Gun bearing is commonplace in Yemen's tribal communities Anwar Yahya/IRIN
Des milliers d’enfants de trois des 21 gouvernorats du Yémen ont cessé d’aller à l’école par crainte d’être la cible de meurtres par vengeance, selon l’organisation non gouvernementale Partners-Yemen.

PY a lancé une campagne de sensibilisation dans les gouvernorats d’al-Jawf, de Marib et de Shabwa, qui traversent le centre du Yémen du nord au sud et où le système tribal domine la vie sociale et politique. La présence et l’influence des autorités officielles y sont toujours limitées.

PY fait scander aux enfants des écoles qui sont encore ouvertes le slogan : « À ceux qui m’ont privé de mon père, ne me privez pas de mon éducation ». Malgré tout, des milliers d’enfants ont cessé de se rendre à l’école par crainte de franchir les frontières tribales.

« J’ai arrêté l’école en 2005, quand j’étais en [classe de sixième]. J’ai peur que des hommes armés de la tribu des Hamdan me tuent », a dit Salim Yahya, âgé de 17 ans et appartenant à la tribu des al-Shulan, dans le gouvernorat d’al-Jawf, qui est en conflit avec la tribu des Hamdan depuis 40 ans. Des dizaines de personnes des deux tribus ont été victimes de meurtres par vengeance au cours des 20 dernières années.

Le conflit entre ces deux tribus a éclaté au début des années 1970 pour des terres dont chaque tribu revendiquait la propriété. « Maintenant, ces parcelles de terrain ne sont plus un problème. Le problème, c’est les meurtres par vengeance qui continuent de tuer des milliers de membres de ces tribus et empêchent les enfants d’aller à l’école », a dit à IRIN le cheikh Sultan al-Aradah, médiateur en chef du conflit pour le gouvernorat.

Il est très difficile de régler ce conflit à ce niveau – même par le biais des structures traditionnelles –, car les tribus considèrent comme une « honte noire » le fait de retirer une menace de vendetta envers la famille ou la tribu d’un individu ayant commis un meurtre, explique PY dans un article analysant la situation.

Selon le juge Yahya al-Mawri, membre du comité national suprême sur les meurtres par vengeance affilié au ministère de l’Intérieur, ces meurtres ont coûté la vie à 4 698 personnes entre 1998 et 2008 dans les trois gouvernorats. Il ne pouvait pas donner de chiffres plus récents, car aucune donnée officielle sur les victimes de meurtres par vengeance et de conflits n’a été publiée au cours des deux dernières années.

Les trois gouvernorats ont un taux d’analphabétisme élevé : « Soixante-six pour cent de la population masculine et 70 pour cent de la population féminine… sont illettrés », a dit le juge.

Selon les statistiques de 2009 de l’organisation statistique centrale du gouvernement, 1,3 million de personnes vivent dans ces trois gouvernorats où le taux d’analphabétisme est de 63 pour cent, contre 41 pour cent pour l’ensemble du pays.

Écoles fermées

Les meurtres par vengeance ont entraîné la fermeture de plusieurs écoles, notamment dans les gouvernorats d’al-Jawf et de Shabwa. La situation n’est pas aussi mauvaise à Marib, a dit PY.

Consigne:
Reproduisez à l'identique le passage de l'article sur les meurtres par vengeance au Yémen qui va de « Selon les statistiques » jusqu'à « l’ensemble du pays. » inclus. Les lignes ci-dessous n'interviennent en rien dans ce travail.

Extraits de données:
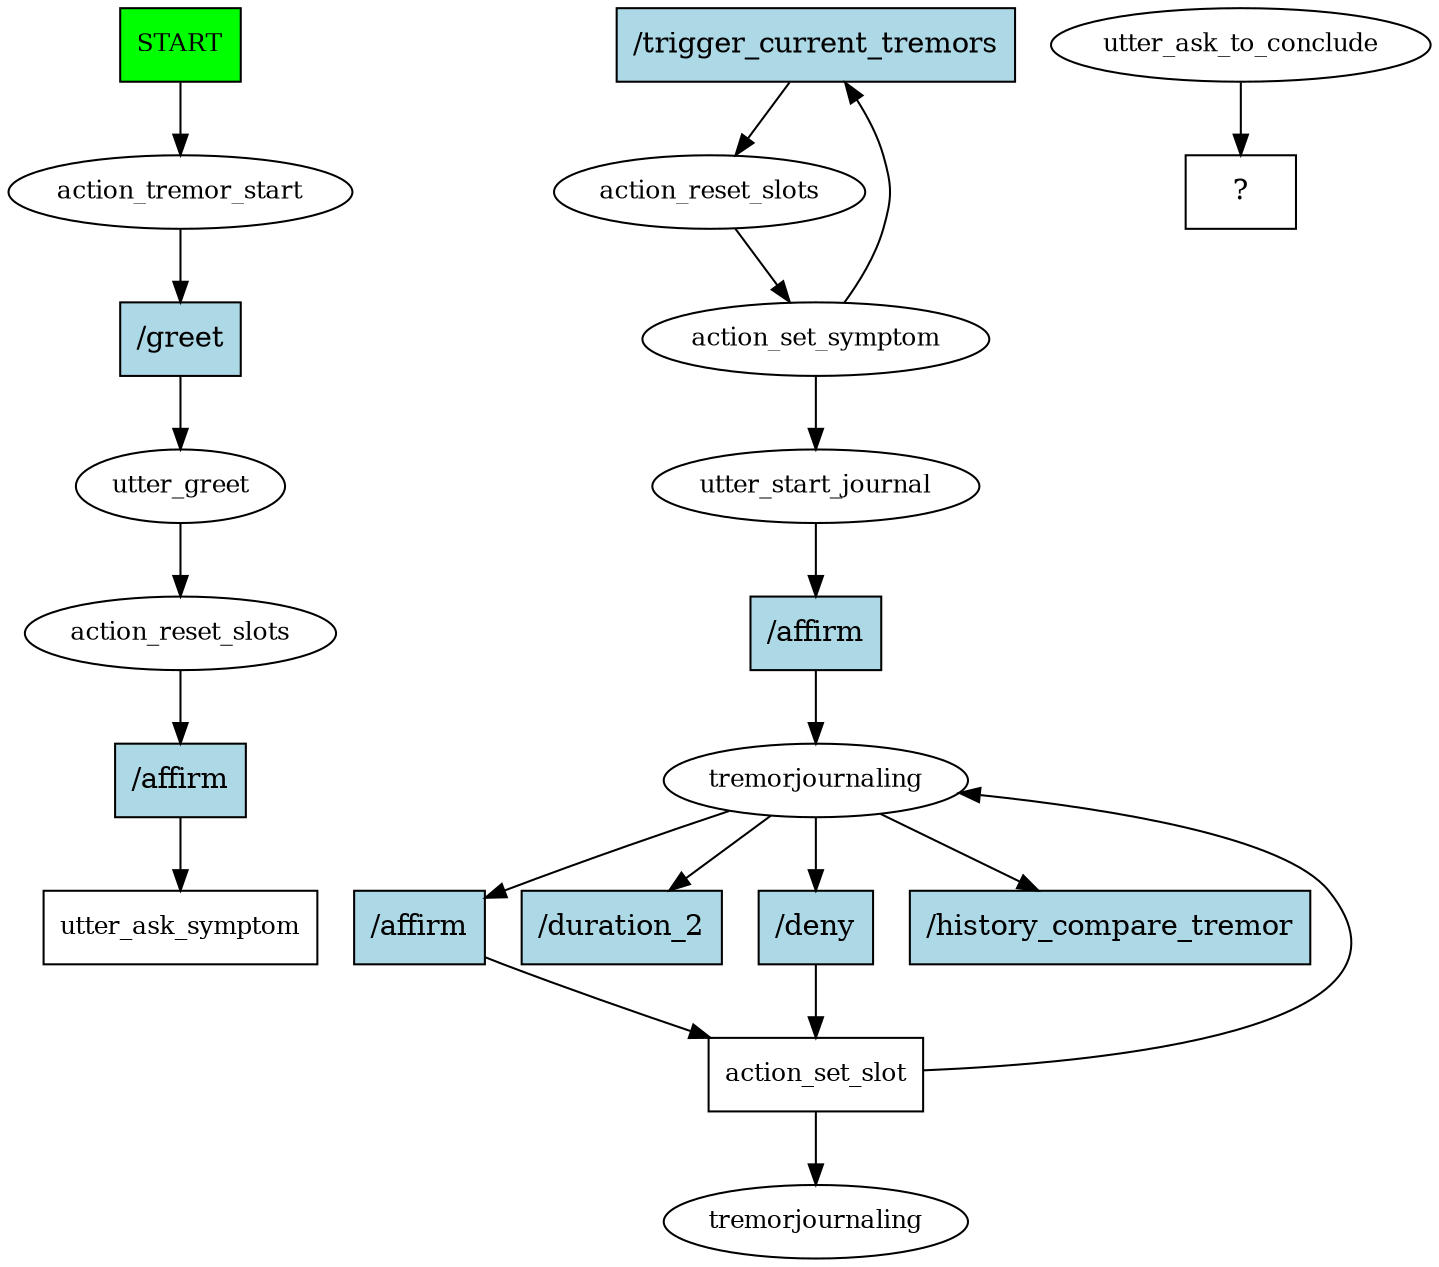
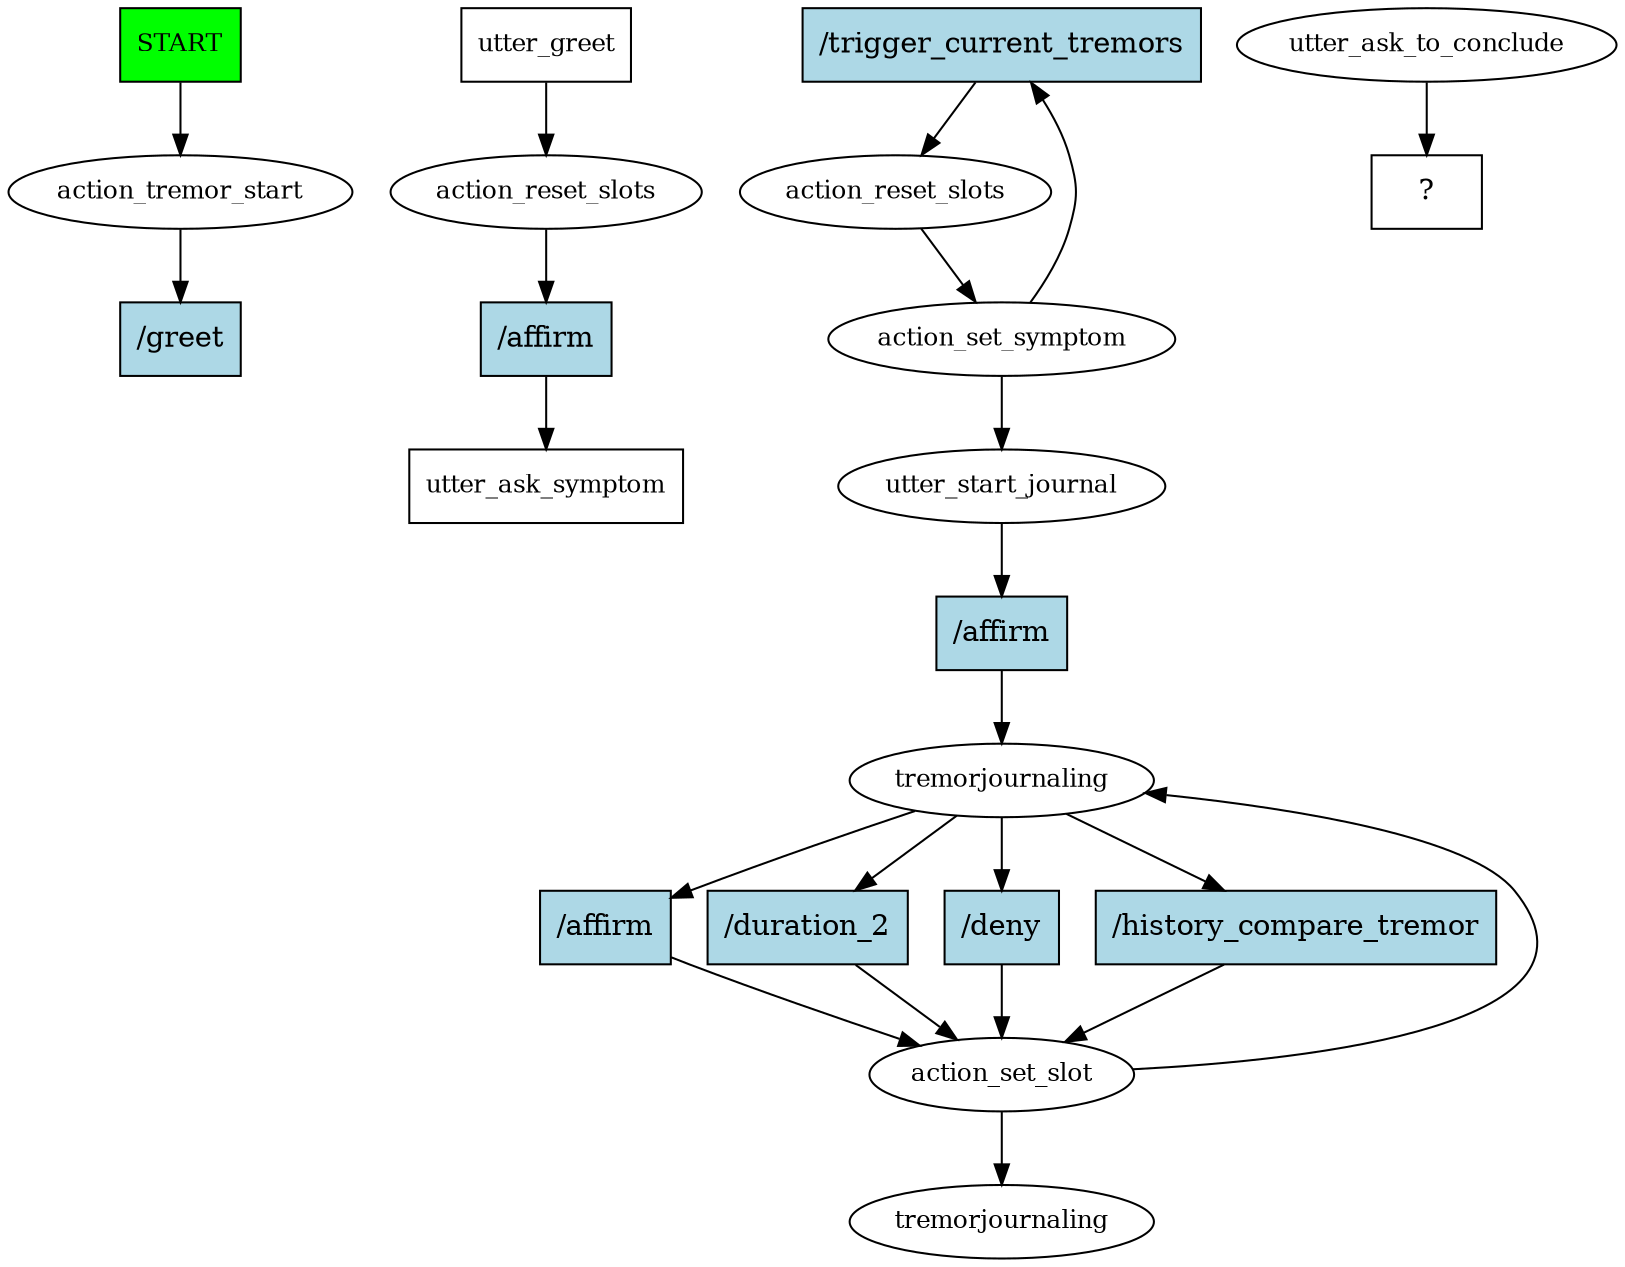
  digraph {
    node [fontsize=12]
    n1 [fillcolor=green label=START shape=box style=filled]
    n2 [label=action_tremor_start]
    n3 [fillcolor=lightblue label="/greet" shape=rect style=filled fontsize=""]
-   n4 [label=utter_greet]
+   n4 [label=utter_greet shape=box]
    n5 [label=action_reset_slots]
    n6 [fillcolor=lightblue label="/affirm" shape=rect style=filled fontsize=""]
    n7 [label=utter_ask_symptom shape=box]
    n8 [fillcolor=lightblue label="/trigger_current_tremors" shape=rect style=filled fontsize=""]
    n9 [label=action_reset_slots]
    n10 [label=action_set_symptom]
    n11 [label=utter_start_journal]
    n12 [fillcolor=lightblue label="/affirm" shape=rect style=filled fontsize=""]
    n13 [label=tremorjournaling]
    n14 [fillcolor=lightblue label="/affirm" shape=rect style=filled fontsize=""]
    n15 [fillcolor=lightblue label="/duration_2" shape=rect style=filled fontsize=""]
    n16 [fillcolor=lightblue label="/deny" shape=rect style=filled fontsize=""]
    n17 [fillcolor=lightblue label="/history_compare_tremor" shape=rect style=filled fontsize=""]
-   n18 [label=action_set_slot shape=box]
+   n18 [label=action_set_slot]
    n19 [label=tremorjournaling]
    n20 [label=utter_ask_to_conclude]
    n21 [label="  ?  " shape=rect fontsize=""]
    n1 -> n2
    n2 -> n3
-   n3 -> n4
    n4 -> n5
    n5 -> n6
    n6 -> n7
    n8 -> n9
    n9 -> n10
    n10 -> n8
    n10 -> n11
    n11 -> n12
    n12 -> n13
    n13 -> n14
    n13 -> n15
    n13 -> n16
    n13 -> n17
    n14 -> n18
+   n15 -> n18
    n16 -> n18
+   n17 -> n18
    n18 -> n13
    n18 -> n19
    n20 -> n21
  }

Réponse ci-dessous:
Selon les statistiques de 2009 de l’organisation statistique centrale du gouvernement, 1,3 million de personnes vivent dans ces trois gouvernorats où le taux d’analphabétisme est de 63 pour cent, contre 41 pour cent pour l’ensemble du pays.